> EXERCISE DIRECTIONS
An image-free, exact copy of the records below is required.

> MATERIAL PROVIDED
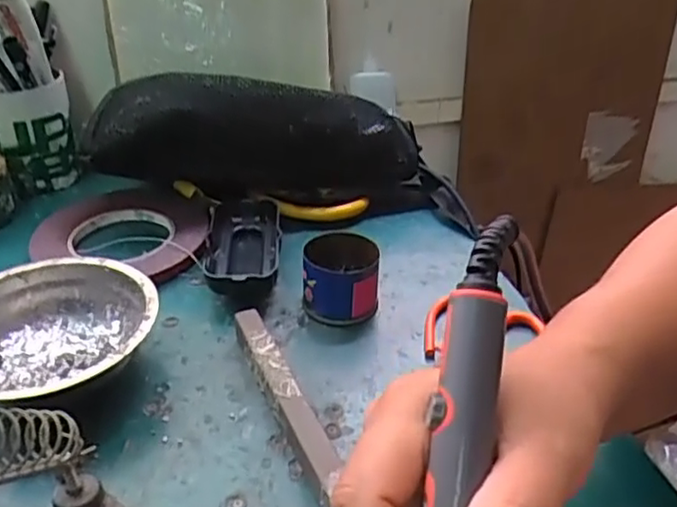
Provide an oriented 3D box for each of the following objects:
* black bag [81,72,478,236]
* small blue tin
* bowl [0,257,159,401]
[{"bbox_3d":[-0.050,-0.089,0.545,0.306,0.108,0.079,3,32,2],"label":"black bag"},{"bbox_3d":[0.002,0.019,0.454,0.051,0.046,0.052,1,32,-1],"label":"small blue tin"},{"bbox_3d":[-0.175,0.054,0.396,0.124,0.042,0.120,1,32,-1],"label":"bowl"}]

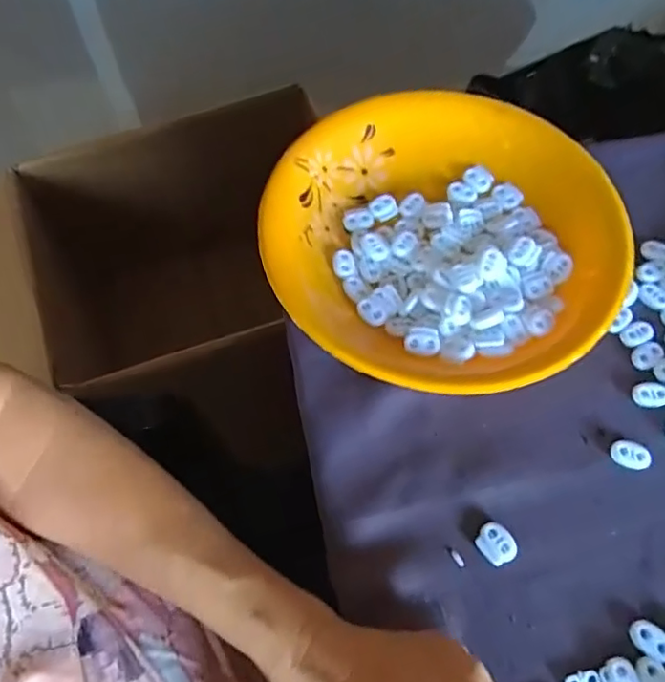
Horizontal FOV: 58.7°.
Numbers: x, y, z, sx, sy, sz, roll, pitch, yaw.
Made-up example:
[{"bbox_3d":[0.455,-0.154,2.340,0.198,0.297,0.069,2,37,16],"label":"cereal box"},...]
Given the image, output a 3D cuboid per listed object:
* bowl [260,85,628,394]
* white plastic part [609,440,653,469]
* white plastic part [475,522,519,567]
[{"bbox_3d":[0.072,-0.077,0.403,0.222,0.053,0.237,0,63,0],"label":"bowl"},{"bbox_3d":[0.181,0.069,0.359,0.024,0.004,0.015,19,65,9],"label":"white plastic part"},{"bbox_3d":[0.094,0.116,0.338,0.019,0.004,0.023,-34,68,-16],"label":"white plastic part"}]

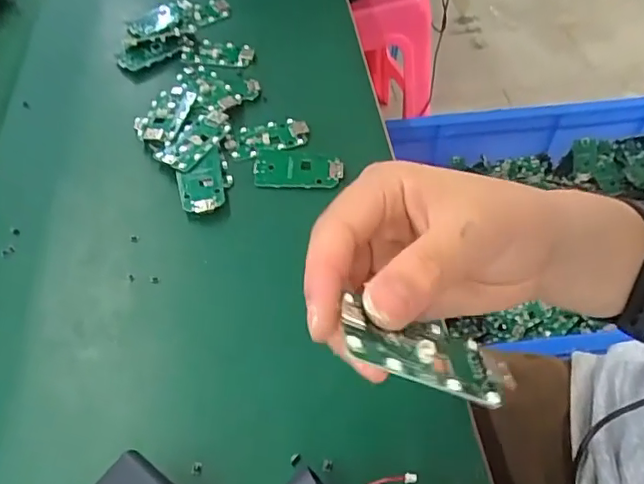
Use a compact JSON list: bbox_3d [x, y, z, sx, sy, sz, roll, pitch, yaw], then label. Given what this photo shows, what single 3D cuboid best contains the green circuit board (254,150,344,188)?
[{"bbox_3d":[-0.017,-0.054,0.410,0.063,0.005,0.031,3,51,2],"label":"green circuit board"}]

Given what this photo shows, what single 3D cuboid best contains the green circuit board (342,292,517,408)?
[{"bbox_3d":[0.035,0.035,0.184,0.061,0.006,0.030,23,28,-18],"label":"green circuit board"}]

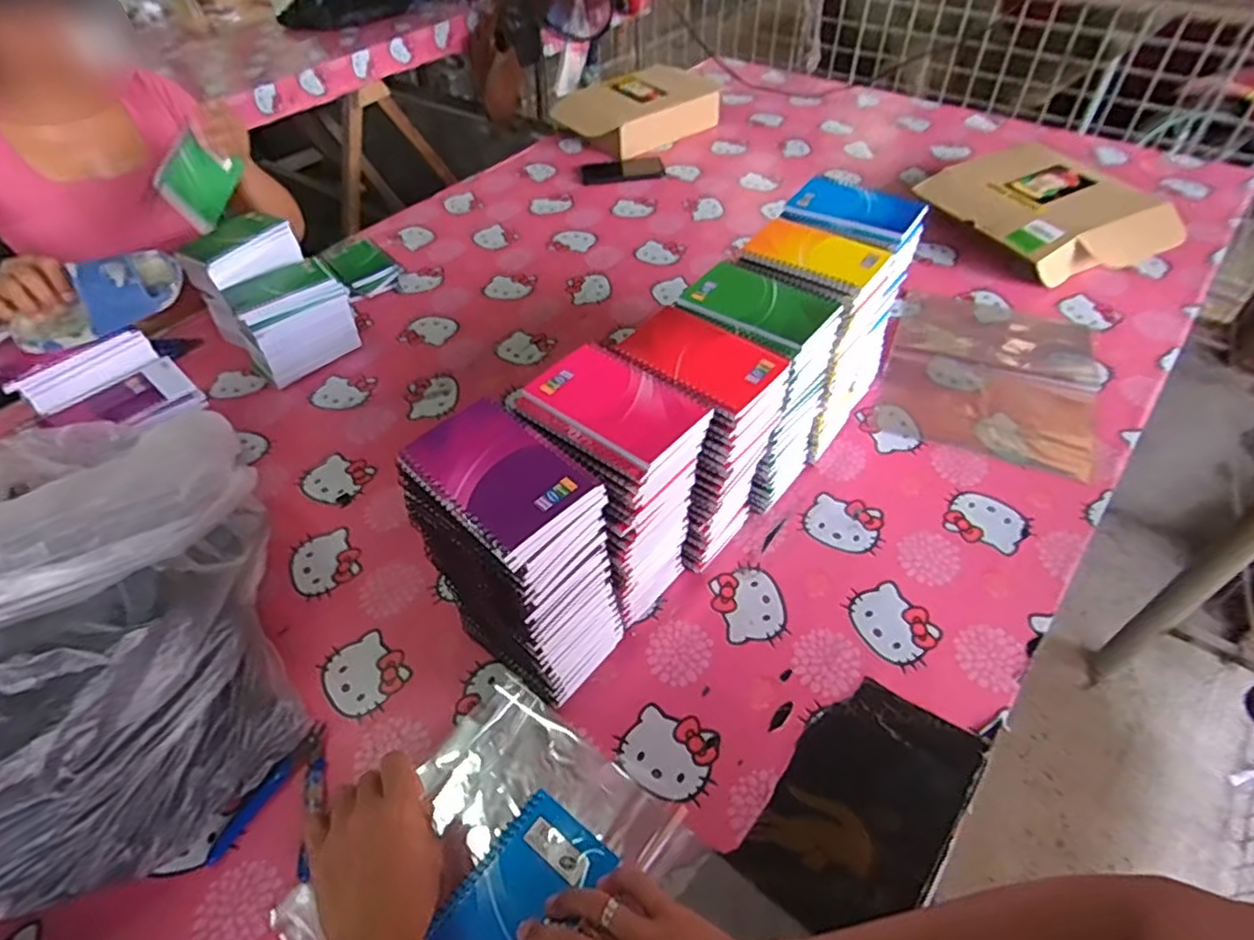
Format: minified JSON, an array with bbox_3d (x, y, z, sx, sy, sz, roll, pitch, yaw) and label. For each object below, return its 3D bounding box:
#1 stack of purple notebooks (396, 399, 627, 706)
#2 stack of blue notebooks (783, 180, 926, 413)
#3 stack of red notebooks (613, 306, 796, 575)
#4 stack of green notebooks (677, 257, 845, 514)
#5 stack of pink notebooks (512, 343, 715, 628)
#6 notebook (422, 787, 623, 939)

> ANSWER FOR THIS EXERCISE
Provide an oriented 3D box for each of the following objects:
* black bag [81,72,478,236]
* small blue tin
* bowl [0,257,159,401]
[{"bbox_3d":[-0.050,-0.089,0.545,0.306,0.108,0.079,3,32,2],"label":"black bag"},{"bbox_3d":[0.002,0.019,0.454,0.051,0.046,0.052,1,32,-1],"label":"small blue tin"},{"bbox_3d":[-0.175,0.054,0.396,0.124,0.042,0.120,1,32,-1],"label":"bowl"}]

Horizontal FOV: 58.7°.
Numbers: x, y, z, sx, sy, sz, roll, pitch, yaw.
Made-up example:
[{"bbox_3d":[0.455,-0.154,2.340,0.198,0.297,0.069,2,37,16],"label":"cereal box"},...]
Given the image, output a 3D cuboid per listed object:
* bowl [260,85,628,394]
* white plastic part [609,440,653,469]
* white plastic part [475,522,519,567]
[{"bbox_3d":[0.072,-0.077,0.403,0.222,0.053,0.237,0,63,0],"label":"bowl"},{"bbox_3d":[0.181,0.069,0.359,0.024,0.004,0.015,19,65,9],"label":"white plastic part"},{"bbox_3d":[0.094,0.116,0.338,0.019,0.004,0.023,-34,68,-16],"label":"white plastic part"}]

Use a compact JSON list: bbox_3d [x, y, z, sx, sy, sz, roll, pitch, yaw], then label. Given what this photo shows, what single 3D cuboid best contains the green circuit board (254,150,344,188)?
[{"bbox_3d":[-0.017,-0.054,0.410,0.063,0.005,0.031,3,51,2],"label":"green circuit board"}]

Given what this photo shows, what single 3D cuboid best contains the green circuit board (342,292,517,408)?
[{"bbox_3d":[0.035,0.035,0.184,0.061,0.006,0.030,23,28,-18],"label":"green circuit board"}]

Format: minified JSON, an array with bbox_3d (x, y, z, sx, sy, sz, roll, pitch, yaw) and label. For each object below, return its 3D bounding box:
#1 stack of purple notebooks (396, 399, 627, 706)
#2 stack of blue notebooks (783, 180, 926, 413)
#3 stack of red notebooks (613, 306, 796, 575)
#4 stack of green notebooks (677, 257, 845, 514)
#5 stack of pink notebooks (512, 343, 715, 628)
#6 notebook (422, 787, 623, 939)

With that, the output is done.